» Extract
Sunday
Apr. 18, 2010
The Red Coat
It's sleeting when we walk from the white church,
the ground frozen, the brown grass brittle.
I am somewhat back in the long black line of mourners,
behind my sisters, their husbands and children. I see it
all as it's happening as though it's not happening.
The roses on the polished oak of my father's coffin
are sheeting with ice and I know the red coat
is too thin to keep my mother warm. She's not shivering.
She walks across the breaking grass behind the coffin
slowly and with great dignity—without her oxygen tank,
her mouth open, a rose filled with snow.
She's walking toward something silver and mechanical,
like a fence around the grave. There's a canopy imprinted
with the logo of the funeral home, Herndon and Sons,
and four rows of white plastic chairs and the artificial grass.
A blue tarp covers a red clay pile of earth. We aren't supposed
to notice these things. Bits of color in wool hats and scarves
and the red coat. My mother was determined to wear the red coat
which I'd bought for myself but gave to her because she loved it,
because it is the color that he loved on her,
because I could not bear her not having anything she loved.
On this day in 1906 an earthquake struck San Francisco. The earthquake began at 5:12 a.m. and lasted for a little over a minute. The world-famous tenor Enrico Caruso had performed at San Francisco's Grand Opera House the night before, and he woke up in his bed as the Palace Hotel was falling down around him. He stumbled out into the street, and because he was terrified that that shock might have ruined his voice, he began singing. Nearly 3,000 people died.
It was on this day in 1924 that the first crossword puzzle book was published, setting off a craze that has continued to be popular to this day.
On this day in 1775, Paul Revere made the famous ride that Henry Wadsworth Longfellow wrote about in the poem that begins, "Listen my children and you shall hear / Of the midnight ride of Paul Revere / On the eighteenth of April, in Seventy-five; / Hardly a man is now alive / Who remembers that famous day and year."
It's the birthday of the man who gave his name to CliffsNotes: Clifton Keith Hillegass, (books by this author) born in the small town of Rising City, Nebraska (1918). He got a job with a textbook company. He left briefly to serve in the Air Corps during WWII, and he came back to his old job, but with new job duties, including traveling around the country buying and selling used textbooks. He was in Toronto for work when he met Jack Cole, a publisher and bookstore owner who published condensed versions of 16 Shakespeare plays, which he called "Cole's Notes." Cole suggested that Hillegass publish his outlines in America. So Hillegass agreed to pay Cole a royalty, and he changed the name to Cliff's Notes (the company eventually dropped the apostrophe in "Cliff's"). He borrowed $4,000 and convinced a friend at a printing house in Lincoln to print 33,000 copies. He designed the black and yellow cover, and he distributed that first batch out of his basement — his wife wrote letters to all their contacts in bookstores, and his daughter stuffed envelopes. That was in August of 1958. By the end of the year, he had sold 58,000 copies.

» What this exercise asks
• A. Decide whether each statement agrees with the April 18, 2010 entry, answering yes or no and quoting the words that settle it: (i) The San Francisco earthquake lasted a little over a minute. (ii) The first crossword puzzle book came out in 1906. (iii) Hillegass got a friend at a printing house in Toronto to print 33,000 copies.
• B. Please write out the part of the April 18, 2010 entry between "A blue tarp" and "anything she loved.", inclusive.
Rely only on the April 18, 2010 entry above.

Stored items
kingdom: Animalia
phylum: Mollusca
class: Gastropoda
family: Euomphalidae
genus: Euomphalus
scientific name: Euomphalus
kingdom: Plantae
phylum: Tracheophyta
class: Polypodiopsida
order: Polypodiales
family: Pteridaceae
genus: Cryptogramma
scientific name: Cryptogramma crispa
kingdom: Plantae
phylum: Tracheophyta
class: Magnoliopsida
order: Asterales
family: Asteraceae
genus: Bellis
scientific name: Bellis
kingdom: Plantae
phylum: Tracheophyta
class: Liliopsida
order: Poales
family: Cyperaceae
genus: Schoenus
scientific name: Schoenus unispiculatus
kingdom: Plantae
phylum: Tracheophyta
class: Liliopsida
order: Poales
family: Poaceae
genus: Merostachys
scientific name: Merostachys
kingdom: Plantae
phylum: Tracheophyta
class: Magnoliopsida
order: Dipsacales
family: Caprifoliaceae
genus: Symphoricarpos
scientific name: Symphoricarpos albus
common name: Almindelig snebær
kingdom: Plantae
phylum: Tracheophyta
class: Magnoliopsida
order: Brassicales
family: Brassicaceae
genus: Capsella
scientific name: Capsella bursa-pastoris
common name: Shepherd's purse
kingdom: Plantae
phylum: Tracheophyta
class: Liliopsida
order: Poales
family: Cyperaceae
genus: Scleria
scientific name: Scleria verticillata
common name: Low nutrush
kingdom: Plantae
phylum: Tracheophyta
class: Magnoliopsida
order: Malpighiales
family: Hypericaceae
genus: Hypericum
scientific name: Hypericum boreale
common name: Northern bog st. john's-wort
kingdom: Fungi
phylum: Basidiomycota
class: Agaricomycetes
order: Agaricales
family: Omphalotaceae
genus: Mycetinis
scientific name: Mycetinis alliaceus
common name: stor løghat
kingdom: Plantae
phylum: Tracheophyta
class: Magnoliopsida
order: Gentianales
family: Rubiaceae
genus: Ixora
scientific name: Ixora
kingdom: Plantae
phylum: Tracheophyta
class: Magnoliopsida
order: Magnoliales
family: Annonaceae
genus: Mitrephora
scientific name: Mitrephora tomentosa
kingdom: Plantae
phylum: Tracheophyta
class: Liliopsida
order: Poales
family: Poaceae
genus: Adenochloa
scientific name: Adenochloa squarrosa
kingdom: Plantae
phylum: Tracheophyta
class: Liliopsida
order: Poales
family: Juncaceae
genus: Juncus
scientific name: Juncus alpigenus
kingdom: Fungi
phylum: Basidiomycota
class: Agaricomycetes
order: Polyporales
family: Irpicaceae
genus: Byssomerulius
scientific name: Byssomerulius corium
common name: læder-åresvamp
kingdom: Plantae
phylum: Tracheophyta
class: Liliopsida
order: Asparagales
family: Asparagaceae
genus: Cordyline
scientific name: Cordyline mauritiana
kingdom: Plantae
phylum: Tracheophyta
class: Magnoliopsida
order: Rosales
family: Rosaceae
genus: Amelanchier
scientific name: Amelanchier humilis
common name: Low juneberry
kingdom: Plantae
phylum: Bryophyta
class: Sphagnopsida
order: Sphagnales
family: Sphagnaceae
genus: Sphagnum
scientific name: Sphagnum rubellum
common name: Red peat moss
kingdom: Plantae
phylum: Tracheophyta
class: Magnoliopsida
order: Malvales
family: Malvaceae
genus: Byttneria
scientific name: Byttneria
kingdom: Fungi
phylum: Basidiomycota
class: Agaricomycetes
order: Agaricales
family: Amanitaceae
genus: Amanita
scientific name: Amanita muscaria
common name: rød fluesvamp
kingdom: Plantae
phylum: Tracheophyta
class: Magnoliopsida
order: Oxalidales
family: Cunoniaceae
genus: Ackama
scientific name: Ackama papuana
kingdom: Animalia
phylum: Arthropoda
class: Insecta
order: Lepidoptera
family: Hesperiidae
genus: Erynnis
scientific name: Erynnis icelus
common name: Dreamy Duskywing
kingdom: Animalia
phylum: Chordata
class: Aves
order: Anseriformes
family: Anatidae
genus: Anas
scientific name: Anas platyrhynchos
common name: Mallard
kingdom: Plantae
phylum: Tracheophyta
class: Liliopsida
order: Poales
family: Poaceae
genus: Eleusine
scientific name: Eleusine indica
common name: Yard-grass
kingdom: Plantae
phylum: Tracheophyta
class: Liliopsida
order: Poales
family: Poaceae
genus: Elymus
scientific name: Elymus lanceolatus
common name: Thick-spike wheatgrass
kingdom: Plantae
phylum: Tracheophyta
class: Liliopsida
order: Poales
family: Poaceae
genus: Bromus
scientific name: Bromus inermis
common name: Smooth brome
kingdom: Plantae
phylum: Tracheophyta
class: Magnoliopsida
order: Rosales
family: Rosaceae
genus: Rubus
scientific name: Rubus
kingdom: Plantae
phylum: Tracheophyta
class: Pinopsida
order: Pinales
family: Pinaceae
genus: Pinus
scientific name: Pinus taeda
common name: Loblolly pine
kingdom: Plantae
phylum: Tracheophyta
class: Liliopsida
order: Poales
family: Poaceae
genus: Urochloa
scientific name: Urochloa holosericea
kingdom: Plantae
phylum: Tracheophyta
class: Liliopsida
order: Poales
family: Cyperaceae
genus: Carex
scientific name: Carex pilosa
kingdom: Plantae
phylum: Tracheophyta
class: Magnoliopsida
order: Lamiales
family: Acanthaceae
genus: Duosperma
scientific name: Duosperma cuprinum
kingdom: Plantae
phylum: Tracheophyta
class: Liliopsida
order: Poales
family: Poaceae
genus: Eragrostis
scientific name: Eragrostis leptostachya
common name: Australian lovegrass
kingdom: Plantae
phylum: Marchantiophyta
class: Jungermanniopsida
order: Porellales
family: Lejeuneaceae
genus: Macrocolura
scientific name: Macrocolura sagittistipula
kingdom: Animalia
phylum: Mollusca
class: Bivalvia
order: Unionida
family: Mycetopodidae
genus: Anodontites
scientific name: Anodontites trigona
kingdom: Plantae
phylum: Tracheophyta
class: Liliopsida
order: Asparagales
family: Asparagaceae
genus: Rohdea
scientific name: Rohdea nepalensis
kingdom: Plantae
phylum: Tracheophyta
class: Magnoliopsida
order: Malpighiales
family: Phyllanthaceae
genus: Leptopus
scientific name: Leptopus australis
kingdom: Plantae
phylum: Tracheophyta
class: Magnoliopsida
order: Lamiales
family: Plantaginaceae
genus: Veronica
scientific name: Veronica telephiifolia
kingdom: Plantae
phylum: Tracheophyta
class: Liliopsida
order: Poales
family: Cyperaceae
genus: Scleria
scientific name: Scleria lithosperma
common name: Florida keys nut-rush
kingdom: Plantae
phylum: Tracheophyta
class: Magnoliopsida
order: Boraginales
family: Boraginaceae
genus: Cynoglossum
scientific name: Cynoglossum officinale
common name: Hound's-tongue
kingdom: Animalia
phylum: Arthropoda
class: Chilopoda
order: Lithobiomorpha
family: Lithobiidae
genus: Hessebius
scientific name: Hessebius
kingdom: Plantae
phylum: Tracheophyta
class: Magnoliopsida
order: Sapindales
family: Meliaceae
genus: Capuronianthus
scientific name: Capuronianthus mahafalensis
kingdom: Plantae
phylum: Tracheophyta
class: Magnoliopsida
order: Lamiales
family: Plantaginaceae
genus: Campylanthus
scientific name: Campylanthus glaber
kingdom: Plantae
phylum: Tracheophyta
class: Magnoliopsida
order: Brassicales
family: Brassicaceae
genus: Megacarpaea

» Results in order
• A.
(i) Yes: "lasted for a little over a minute."
(ii) No: "It was on this day in 1924 that the first crossword puzzle book was published"
(iii) No: "convinced a friend at a printing house in Lincoln to print 33,000 copies."

• B.
A blue tarp covers a red clay pile of earth. We aren't supposed
to notice these things. Bits of color in wool hats and scarves
and the red coat. My mother was determined to wear the red coat
which I'd bought for myself but gave to her because she loved it,
because it is the color that he loved on her,
because I could not bear her not having anything she loved.